## Brano proposto
* * * * *

8 Maggio 2024

Le soluzioni per lo stoccaggio di carbonio? Radici e A.I.

,

Lo sostiene l’Alliance of Bioversity International: radici più profonde favoriscono il sequestro del carbonio mentre l’intelligenza artificiale consente di effettuare misurazioni più precise dello stoccaggio

di Matteo Cavallito

 

Lo sviluppo di colture caratterizzate da radici più profonde e l’impiego dell’intelligenza artificiale possono aiutare gli agricoltori a ridurre le emissioni di carbonio. Nonché a partecipare con profitto ai mercati dei crediti di emissioni. Lo afferma un articolo a cura dei ricercatori dell’Alliance of Bioversity International and CIAT (Center for Tropical Agriculture), un ente di ricerca globale con sede a Roma.

Una migliore gestione del carbonio nel terreno rappresenta “per gli agricoltori un modo per far crescere la produzione di cibo, azzerare le emissioni nette di carbonio a livello globale e mitigare l’impatto del cambiamento climatico”, sottolinea una nota diffusa dagli autori.

Un gene alla base dello sviluppo delle radici

A essere evidenziato, in particolare, è il ruolo svolto dalle radici nella conservazione del carbonio. Le lavorazioni del terreno in preparazione della semina, infatti, tendono a disgregare queste ultime e a favorirne la decomposizione che, a sua volta, libera l’elemento stoccato in atmosfera. Quando sono in grado di arrivare fino a circa due metri di profondità, invece, le radici risultano molto meno vulnerabili all’azione dei microbi e possono inoltre fungere da serbatoi per le sostanze nutritive e l’acqua in caso di siccità.

“Le varietà di colture con radici più profonde contribuiscono a immagazzinare il carbonio depositandolo negli strati più profondi del suolo e proteggendolo dalle lavorazioni e dall’erosione“, spiega l’articolo pubblicato sulla rivista Molecular Plant.

Diverse caratteristiche delle radici, tra cui gli angoli di crescita, la struttura delle cellule corticali e il diametro dello stelo “consentono alle piante di adattarsi ai terreni duri e di superare l’ostacolo meccanico”. A regolare la direzione di sviluppo delle radici, rilevano gli autori, è un gene noto come DRO1. La sua scoperta, avvenuta nel 2013, ha rappresentato una svolta e ha aperto la strada allo sviluppo di varietà di colture capaci di resistere meglio allo stress idrico potendo raggiungere le fonti  d’acqua del sottosuolo.

* * * * *

## Dati riportati

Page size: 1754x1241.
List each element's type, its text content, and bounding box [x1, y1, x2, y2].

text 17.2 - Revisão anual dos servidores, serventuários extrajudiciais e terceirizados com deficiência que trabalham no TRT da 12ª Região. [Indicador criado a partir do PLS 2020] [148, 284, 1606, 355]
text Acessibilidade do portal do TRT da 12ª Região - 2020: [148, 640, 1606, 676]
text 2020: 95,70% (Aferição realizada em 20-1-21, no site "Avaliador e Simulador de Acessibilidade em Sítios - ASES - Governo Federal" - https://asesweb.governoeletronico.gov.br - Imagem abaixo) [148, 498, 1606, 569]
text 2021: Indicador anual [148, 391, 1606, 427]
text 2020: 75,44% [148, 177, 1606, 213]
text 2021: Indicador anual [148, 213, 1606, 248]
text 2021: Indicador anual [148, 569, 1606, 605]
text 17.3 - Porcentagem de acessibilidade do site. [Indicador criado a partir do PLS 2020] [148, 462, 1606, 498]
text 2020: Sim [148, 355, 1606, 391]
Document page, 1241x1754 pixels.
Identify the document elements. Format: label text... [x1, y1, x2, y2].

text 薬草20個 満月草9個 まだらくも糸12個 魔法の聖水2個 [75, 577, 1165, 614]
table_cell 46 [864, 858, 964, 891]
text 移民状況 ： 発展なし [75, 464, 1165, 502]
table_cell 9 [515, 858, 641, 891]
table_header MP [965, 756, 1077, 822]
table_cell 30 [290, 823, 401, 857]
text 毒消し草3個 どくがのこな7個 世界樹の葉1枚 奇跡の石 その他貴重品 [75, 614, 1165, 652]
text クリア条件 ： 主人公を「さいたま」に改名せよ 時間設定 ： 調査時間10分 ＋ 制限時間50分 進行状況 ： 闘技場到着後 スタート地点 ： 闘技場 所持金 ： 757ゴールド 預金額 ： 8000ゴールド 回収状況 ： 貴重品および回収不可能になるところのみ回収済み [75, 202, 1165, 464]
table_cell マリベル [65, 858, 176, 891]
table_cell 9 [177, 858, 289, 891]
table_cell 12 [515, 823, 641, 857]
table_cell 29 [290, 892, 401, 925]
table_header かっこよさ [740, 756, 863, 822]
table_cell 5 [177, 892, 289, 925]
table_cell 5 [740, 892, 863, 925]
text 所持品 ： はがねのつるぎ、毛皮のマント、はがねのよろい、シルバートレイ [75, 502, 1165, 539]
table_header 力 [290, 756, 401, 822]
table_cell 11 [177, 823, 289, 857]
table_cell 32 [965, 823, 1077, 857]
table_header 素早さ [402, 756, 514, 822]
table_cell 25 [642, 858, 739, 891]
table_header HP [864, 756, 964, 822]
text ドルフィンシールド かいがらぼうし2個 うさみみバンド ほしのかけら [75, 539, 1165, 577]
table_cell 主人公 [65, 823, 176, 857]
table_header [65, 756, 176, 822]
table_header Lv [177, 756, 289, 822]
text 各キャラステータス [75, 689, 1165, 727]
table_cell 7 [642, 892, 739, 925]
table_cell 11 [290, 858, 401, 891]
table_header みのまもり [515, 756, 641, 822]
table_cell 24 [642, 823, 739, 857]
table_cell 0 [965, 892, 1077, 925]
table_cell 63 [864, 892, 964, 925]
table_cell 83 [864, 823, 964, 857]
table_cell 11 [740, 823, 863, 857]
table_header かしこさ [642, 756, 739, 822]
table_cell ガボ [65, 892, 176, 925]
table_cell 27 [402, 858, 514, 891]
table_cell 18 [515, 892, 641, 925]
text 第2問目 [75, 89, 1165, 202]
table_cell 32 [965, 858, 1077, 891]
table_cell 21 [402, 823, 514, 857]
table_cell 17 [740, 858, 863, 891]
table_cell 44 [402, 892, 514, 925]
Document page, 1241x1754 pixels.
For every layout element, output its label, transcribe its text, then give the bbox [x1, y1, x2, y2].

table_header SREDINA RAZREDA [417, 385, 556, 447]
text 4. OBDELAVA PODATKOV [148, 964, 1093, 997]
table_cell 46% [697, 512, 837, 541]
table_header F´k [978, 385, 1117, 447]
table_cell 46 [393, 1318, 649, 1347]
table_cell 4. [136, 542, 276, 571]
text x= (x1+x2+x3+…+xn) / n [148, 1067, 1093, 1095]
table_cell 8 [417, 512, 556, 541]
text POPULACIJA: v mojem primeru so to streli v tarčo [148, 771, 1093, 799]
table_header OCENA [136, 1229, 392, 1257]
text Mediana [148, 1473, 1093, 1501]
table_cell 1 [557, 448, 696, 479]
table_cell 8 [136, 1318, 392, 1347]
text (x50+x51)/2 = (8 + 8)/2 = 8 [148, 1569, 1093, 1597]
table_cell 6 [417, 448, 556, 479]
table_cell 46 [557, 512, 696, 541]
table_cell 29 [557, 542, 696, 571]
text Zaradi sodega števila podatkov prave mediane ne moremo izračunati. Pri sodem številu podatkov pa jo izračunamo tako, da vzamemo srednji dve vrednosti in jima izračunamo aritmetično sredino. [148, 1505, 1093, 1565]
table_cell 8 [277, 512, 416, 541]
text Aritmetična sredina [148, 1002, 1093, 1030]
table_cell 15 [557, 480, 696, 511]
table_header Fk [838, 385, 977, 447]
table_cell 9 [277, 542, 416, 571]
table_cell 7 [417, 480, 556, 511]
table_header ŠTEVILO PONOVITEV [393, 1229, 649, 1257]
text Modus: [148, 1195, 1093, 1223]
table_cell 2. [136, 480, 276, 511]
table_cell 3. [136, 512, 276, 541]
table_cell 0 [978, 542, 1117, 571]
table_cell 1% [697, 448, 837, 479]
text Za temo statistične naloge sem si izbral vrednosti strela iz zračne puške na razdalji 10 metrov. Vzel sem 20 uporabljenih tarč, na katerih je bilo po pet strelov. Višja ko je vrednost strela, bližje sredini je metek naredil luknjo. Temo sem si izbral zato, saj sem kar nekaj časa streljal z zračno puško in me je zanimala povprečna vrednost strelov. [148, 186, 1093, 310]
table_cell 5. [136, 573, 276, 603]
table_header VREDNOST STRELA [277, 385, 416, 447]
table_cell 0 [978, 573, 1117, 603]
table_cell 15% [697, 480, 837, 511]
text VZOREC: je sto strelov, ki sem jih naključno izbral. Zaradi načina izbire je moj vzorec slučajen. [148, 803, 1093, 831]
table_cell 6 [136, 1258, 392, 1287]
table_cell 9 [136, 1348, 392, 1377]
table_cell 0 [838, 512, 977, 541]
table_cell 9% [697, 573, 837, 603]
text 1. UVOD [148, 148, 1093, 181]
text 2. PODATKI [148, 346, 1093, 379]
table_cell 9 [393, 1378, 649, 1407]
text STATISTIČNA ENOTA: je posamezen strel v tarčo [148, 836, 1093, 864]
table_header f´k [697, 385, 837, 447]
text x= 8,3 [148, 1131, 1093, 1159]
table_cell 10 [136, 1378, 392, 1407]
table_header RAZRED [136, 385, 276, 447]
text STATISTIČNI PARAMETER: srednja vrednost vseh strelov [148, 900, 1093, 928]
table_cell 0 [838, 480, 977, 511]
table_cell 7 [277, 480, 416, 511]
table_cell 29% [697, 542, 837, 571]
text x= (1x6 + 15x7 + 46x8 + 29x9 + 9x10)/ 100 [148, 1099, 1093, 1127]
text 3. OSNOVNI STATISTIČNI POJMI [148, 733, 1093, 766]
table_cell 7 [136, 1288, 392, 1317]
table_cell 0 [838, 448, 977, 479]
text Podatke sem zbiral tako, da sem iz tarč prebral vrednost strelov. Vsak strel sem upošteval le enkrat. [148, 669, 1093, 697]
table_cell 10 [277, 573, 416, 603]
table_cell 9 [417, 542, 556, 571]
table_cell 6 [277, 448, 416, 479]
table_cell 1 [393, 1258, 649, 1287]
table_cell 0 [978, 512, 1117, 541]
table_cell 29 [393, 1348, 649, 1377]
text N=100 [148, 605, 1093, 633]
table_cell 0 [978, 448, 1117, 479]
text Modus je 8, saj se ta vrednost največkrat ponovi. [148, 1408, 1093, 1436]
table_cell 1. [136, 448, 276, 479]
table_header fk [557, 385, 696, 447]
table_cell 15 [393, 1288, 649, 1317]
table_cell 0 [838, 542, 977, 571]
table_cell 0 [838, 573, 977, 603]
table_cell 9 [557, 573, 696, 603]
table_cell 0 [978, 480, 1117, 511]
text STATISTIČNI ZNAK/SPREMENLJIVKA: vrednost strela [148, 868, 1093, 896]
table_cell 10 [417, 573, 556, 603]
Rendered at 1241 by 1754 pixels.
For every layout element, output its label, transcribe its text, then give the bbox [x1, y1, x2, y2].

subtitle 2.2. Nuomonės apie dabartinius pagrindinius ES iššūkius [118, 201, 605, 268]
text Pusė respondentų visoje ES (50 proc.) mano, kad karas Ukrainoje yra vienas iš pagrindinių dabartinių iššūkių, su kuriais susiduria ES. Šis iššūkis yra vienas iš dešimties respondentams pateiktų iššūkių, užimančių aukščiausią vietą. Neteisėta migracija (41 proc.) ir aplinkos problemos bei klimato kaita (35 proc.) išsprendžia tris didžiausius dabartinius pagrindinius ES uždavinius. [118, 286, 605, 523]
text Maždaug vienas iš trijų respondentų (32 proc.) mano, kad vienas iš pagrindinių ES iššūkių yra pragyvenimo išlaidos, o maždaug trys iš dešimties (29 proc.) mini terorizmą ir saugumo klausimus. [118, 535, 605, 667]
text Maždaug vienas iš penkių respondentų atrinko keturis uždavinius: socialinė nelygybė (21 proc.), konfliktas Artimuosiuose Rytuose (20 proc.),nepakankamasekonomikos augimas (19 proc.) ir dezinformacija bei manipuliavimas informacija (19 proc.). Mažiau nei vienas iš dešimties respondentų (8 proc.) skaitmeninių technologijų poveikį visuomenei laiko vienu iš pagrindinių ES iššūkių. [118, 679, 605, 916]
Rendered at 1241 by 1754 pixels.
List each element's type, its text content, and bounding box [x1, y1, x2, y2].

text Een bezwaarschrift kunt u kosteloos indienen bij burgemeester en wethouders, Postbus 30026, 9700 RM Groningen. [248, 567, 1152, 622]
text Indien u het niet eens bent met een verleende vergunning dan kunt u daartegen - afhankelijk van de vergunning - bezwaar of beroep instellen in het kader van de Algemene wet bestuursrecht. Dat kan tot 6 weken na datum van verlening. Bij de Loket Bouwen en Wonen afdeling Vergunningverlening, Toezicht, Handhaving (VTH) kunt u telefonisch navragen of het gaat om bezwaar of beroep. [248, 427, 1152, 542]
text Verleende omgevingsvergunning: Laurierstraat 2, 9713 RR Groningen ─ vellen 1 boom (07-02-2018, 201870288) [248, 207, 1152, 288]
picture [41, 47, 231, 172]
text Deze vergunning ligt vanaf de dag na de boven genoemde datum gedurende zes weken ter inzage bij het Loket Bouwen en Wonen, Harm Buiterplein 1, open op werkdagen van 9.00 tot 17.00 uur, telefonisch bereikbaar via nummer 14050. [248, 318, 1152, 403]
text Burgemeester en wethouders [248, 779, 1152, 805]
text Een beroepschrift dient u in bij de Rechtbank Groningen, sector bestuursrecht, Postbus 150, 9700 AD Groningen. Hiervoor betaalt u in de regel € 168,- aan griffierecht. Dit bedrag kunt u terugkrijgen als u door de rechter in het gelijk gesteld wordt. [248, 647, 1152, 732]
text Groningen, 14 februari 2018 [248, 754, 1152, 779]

* * * * *

## Compiti da svolgere
(A) Elenca tutte le caratteristiche delle radici che il testo sullo stoccaggio di carbonio indica come quelle che consentono alle piante di adattarsi ai terreni duri.
(B) Ricopia il passo del testo sullo stoccaggio di carbonio cominciando dalle parole "8 Maggio 2024" e fermandoti dopo le parole "sede a Roma.".

## Soluzioni qui sotto
(A)
- gli angoli di crescita
- la struttura delle cellule corticali
- il diametro dello stelo

(B)
8 Maggio 2024

Le soluzioni per lo stoccaggio di carbonio? Radici e A.I.

,

Lo sostiene l’Alliance of Bioversity International: radici più profonde favoriscono il sequestro del carbonio mentre l’intelligenza artificiale consente di effettuare misurazioni più precise dello stoccaggio

di Matteo Cavallito

 

Lo sviluppo di colture caratterizzate da radici più profonde e l’impiego dell’intelligenza artificiale possono aiutare gli agricoltori a ridurre le emissioni di carbonio. Nonché a partecipare con profitto ai mercati dei crediti di emissioni. Lo afferma un articolo a cura dei ricercatori dell’Alliance of Bioversity International and CIAT (Center for Tropical Agriculture), un ente di ricerca globale con sede a Roma.